Genomic discovery of an evolutionarily programmed modality for small-molecule targeting of an intractable protein surface.
journal contributionposted on 06.08.2020, 08:48 by Uddhav K Shigdel, Seung-Joo Lee, Mathew E Sowa, Brian R Bowman, Keith Robison, Minyun Zhou, Khian Hong Pua, Dylan T Stiles, Joshua AV Blodgett, Daniel W Udwary, Andrew T Rajczewski, Alan S Mann, Siavash Mostafavi, Tara Hardy, Sukrat Arya, Zhigang Weng, Michelle Stewart, Kyle Kenyon, Jay P Morgenstern, Ende Pan, Daniel C Gray, Roy M Pollock, Andrew M Fry, Richard D Klausner, Sharon A Townson, Gregory L Verdine
The vast majority of intracellular protein targets are refractory toward small-molecule therapeutic engagement, and additional therapeutic modalities are needed to overcome this deficiency.
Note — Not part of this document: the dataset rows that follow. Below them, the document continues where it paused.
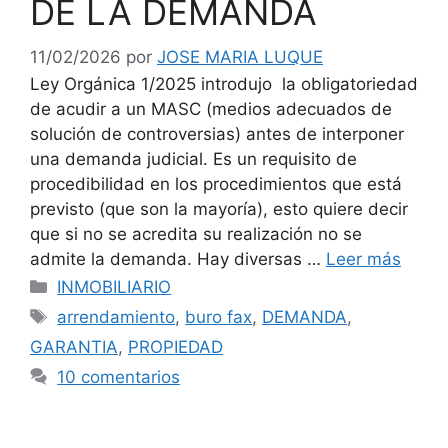
DE LA DEMANDA
11/02/2026
por
JOSE MARIA LUQUE
Ley Orgánica 1/2025 introdujo la obligatoriedad
de acudir a un MASC (medios adecuados de
solución de controversias) antes de interponer
una demanda judicial. Es un requisito de
procedibilidad en los procedimientos que está
previsto (que son la mayoría), esto quiere decir
que si no se acredita su realización no se
admite la demanda. Hay diversas …
Leer más
Categorías
INMOBILIARIO
Etiquetas
arrendamiento
,
buro fax
,
DEMANDA
,
GARANTIA
,
PROPIEDAD
10 comentarios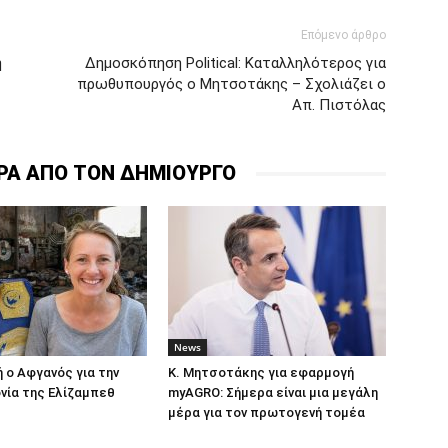
Επόμενο άρθρο
η
Δημοσκόπηση Political: Καταλληλότερος για
πρωθυπουργός ο Μητσοτάκης – Σχολιάζει ο
Απ. Πιστόλας
ΡΑ ΑΠΟ ΤΟΝ ΔΗΜΙΟΥΡΓΟ
News
 ο Aφγανός για την
Κ. Μητσοτάκης για εφαρμογή
νία της Ελίζαμπεθ
myAGRO: Σήμερα είναι μια μεγάλη
μέρα για τον πρωτογενή τομέα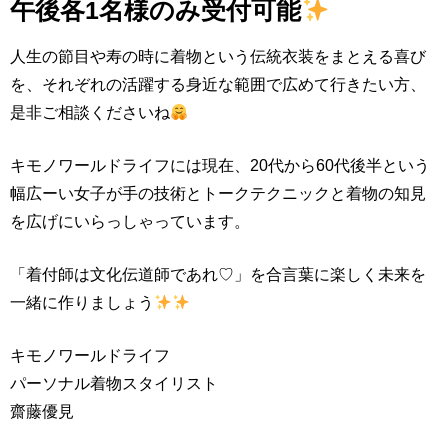
午後各1名様のみ受付可能
人生の節目や寿の時に着物という伝統衣装をまとえる喜び
を、それぞれの活躍する身近な範囲で広めて行きたい方、
是非ご相談くださいね
キモノワールドライフには現在、20代から60代後半という
幅広ーい女子が手の技術とトークテクニックと着物の知見
を広げにいらっしゃっています。
「着付師は文化伝道師であれ♡」を合言葉に楽しく未来を
一緒に作りましょう
キモノワールドライフ
パーソナル着物スタイリスト
齋藤優見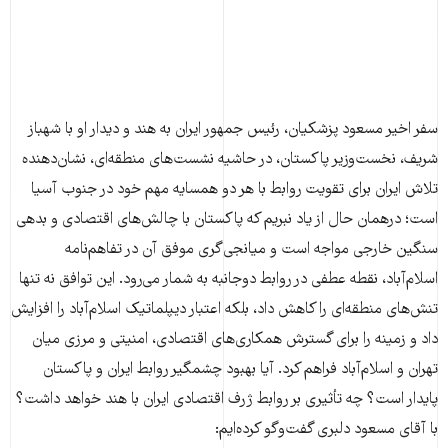
سفر اخیر مسعود پزشکیان، رئیس جمهور ایران به هند و دیدار او با شهباز
شریف، نخست‌وزیر پاکستان، در حاشیه نشست‌های منطقه‌ای، نشان‌دهنده
تلاش ایران برای تقویت روابط با هر دو همسایه مهم خود در جنوب آسیا
است؛ درهمان حال از یاد نبریم که پاکستان با چالش‌های اقتصادی و بدهی
سنگین خارجی مواجه است و میانجی‌گری موفق آن در تفاهم‌نامه
اسلام‌آباد، نقطه عطفی در روابط دوجانبه به شمار می‌رود. این توافق نه تنها
تنش‌های منطقه‌ای را کاهش داد، بلکه اعتبار دیپلماتیک اسلام‌آباد را افزایش
داد و زمینه را برای گسترش همکاری‌های اقتصادی، امنیتی و مرزی میان
تهران و اسلام‌آباد فراهم کرد. آیا بهبود چشمگیر روابط ایران و پاکستان
پایدار است؟ چه تأثیری بر روابط ژرف اقتصادی ایران با هند خواهد داشت؟
با آقای مسعود دلبری گفت‌وگو کرده‌ایم: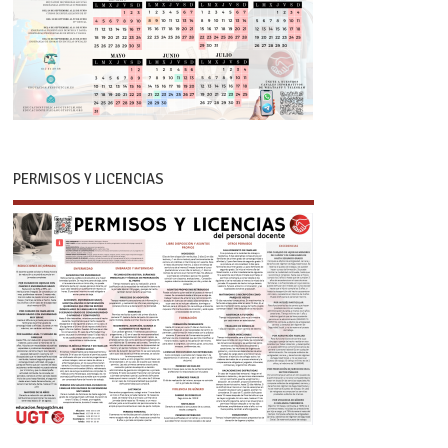
PERMISOS Y LICENCIAS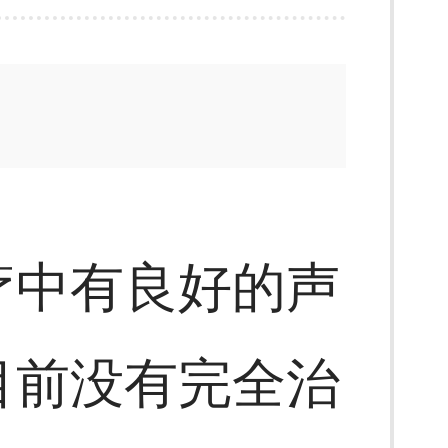
疗中有良好的声
目前没有完全治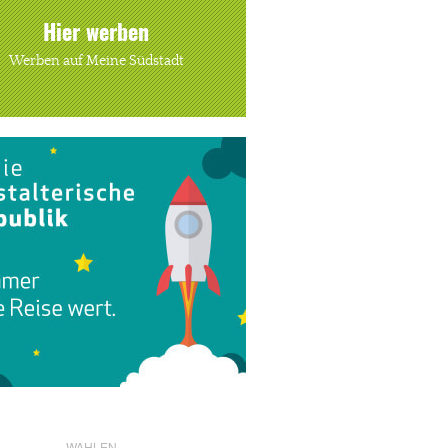
Hier werben
Werben auf Meine Südstadt
WAHLEN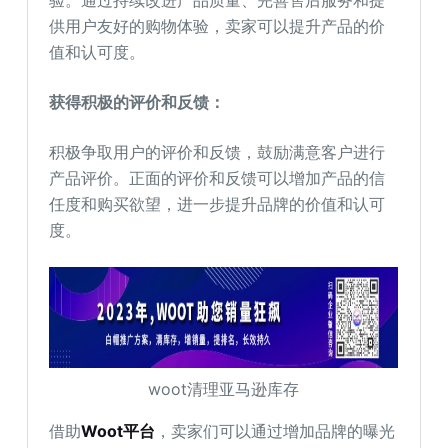
验。通过持续改进产品质量、完善售后服务和提
供用户友好的购物体验，卖家可以提升产品的价
值和认可度。
获得积极的评价和反馈：
积极争取用户的评价和反馈，鼓励满意客户进行
产品评价。正面的评价和反馈可以增加产品的信
任度和购买欲望，进一步提升品牌的价值和认可
度。
woot清理亚马逊库存
借助
Woot平台
，卖家们可以通过增加品牌的曝光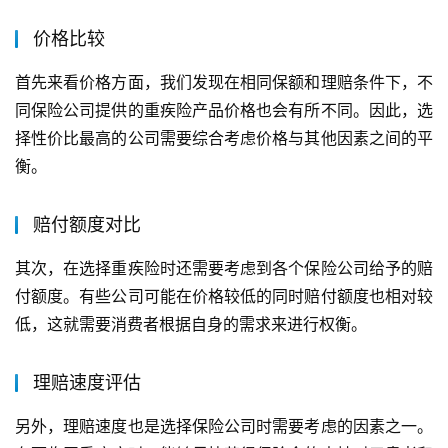
价格比较
首先来看价格方面，我们发现在相同保额和理赔条件下，不
同保险公司提供的重疾险产品价格也会有所不同。因此，选
择性价比最高的公司需要综合考虑价格与其他因素之间的平
衡。
赔付额度对比
其次，在选择重疾险时还需要考虑到各个保险公司给予的赔
付额度。有些公司可能在价格较低的同时赔付额度也相对较
低，这就需要消费者根据自身的需求来进行权衡。
理赔速度评估
另外，理赔速度也是选择保险公司时需要考虑的因素之一。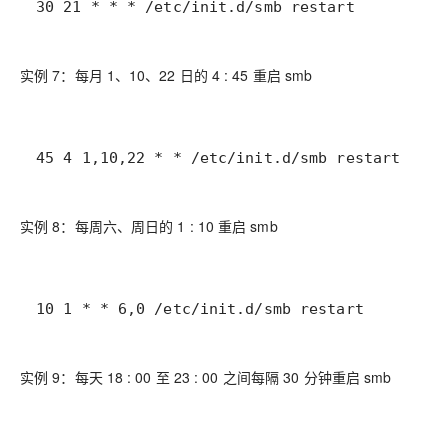
30 21 * * * /etc/init.d/smb restart
实例 7：每月 1、10、22 日的 4 : 45 重启 smb
45 4 1,10,22 * * /etc/init.d/smb restart
实例 8：每周六、周日的 1 : 10 重启 smb
10 1 * * 6,0 /etc/init.d/smb restart
实例 9：每天 18 : 00 至 23 : 00 之间每隔 30 分钟重启 smb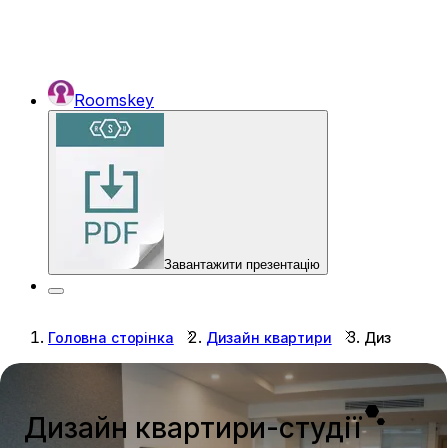
Roomskey
Завантажити презентацію
Головна сторінка
Дизайн квартири
Дизайн ква
Дизайн квартири-студії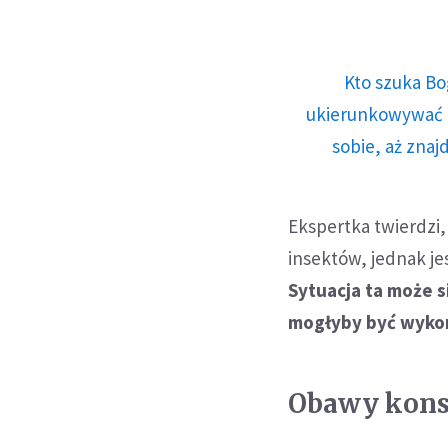
Kto szuka Bo
ukierunkowywać n
sobie, aż znaj
Ekspertka twierdzi,
insektów, jednak jes
Sytuacja ta może s
mogłyby być wykor
Obawy kon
Here, the identification and characterization of a natural product, WDB002, reveals a therapeutic modality that dramatically expands the currently accepted limits of druggability. WDB002, in complex with the FK506-binding protein (FKBP12), potently and selectively binds the human centrosomal protein 250 (CEP250), resulting in disruption of CEP250 function in cells. The recognition mode is unprecedented in that the targeted domain of CEP250 is a coiled coil and is topologically featureless, embodying both a structural motif and surface topology previously considered on the extreme limits of "undruggability" for an intracellular target. Structural studies reveal extensive protein-WDB002 and protein-protein contacts, with the latter being distinct from those seen in FKBP12 ternary complexes formed by FK506 and rapamycin. Outward-facing structural changes in a bound small molecule can thus reprogram FKBP12 to engage diverse, otherwise "undruggable" targets. The flat-targeting modality demonstrated here has the potential to expand the druggable target range of small-molecule therapeutics. As CEP250 was recently found to be an interaction partner with the Nsp13 protein of the SARS-CoV-2 virus that causes COVID-19 disease, it is possible that WDB002 or an analog may exert useful antiviral activity through its ability to form high-affinity ternary complexes containing CEP250 and FKBP12.